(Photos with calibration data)
====================
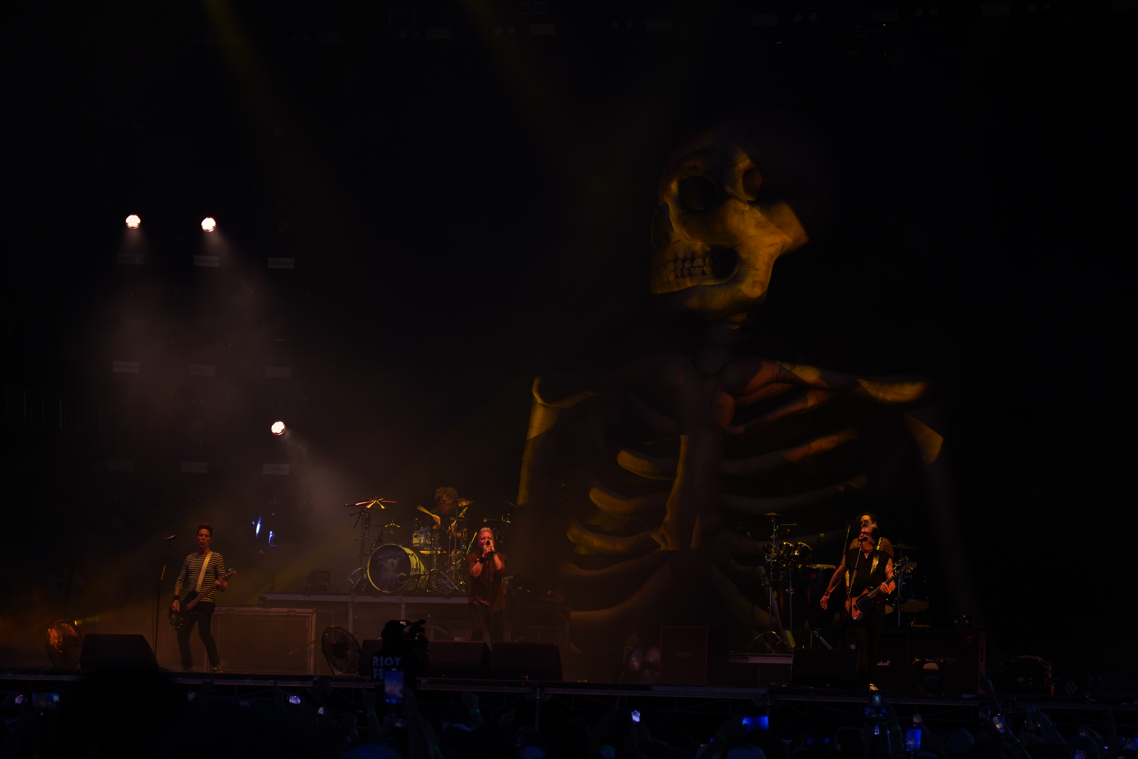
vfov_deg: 13.0
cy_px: 380
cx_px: 569
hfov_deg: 19.5
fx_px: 3319
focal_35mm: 105
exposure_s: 1/125
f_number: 4
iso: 500
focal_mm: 105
====================
- TASK INSTRUCTIONS: Give an exact reproduction of the lines from the one with "hfov_deg: 19.5" to the final line of the entries, including both.

- TASK RESPONSE:
hfov_deg: 19.5
fx_px: 3319
focal_35mm: 105
exposure_s: 1/125
f_number: 4
iso: 500
focal_mm: 105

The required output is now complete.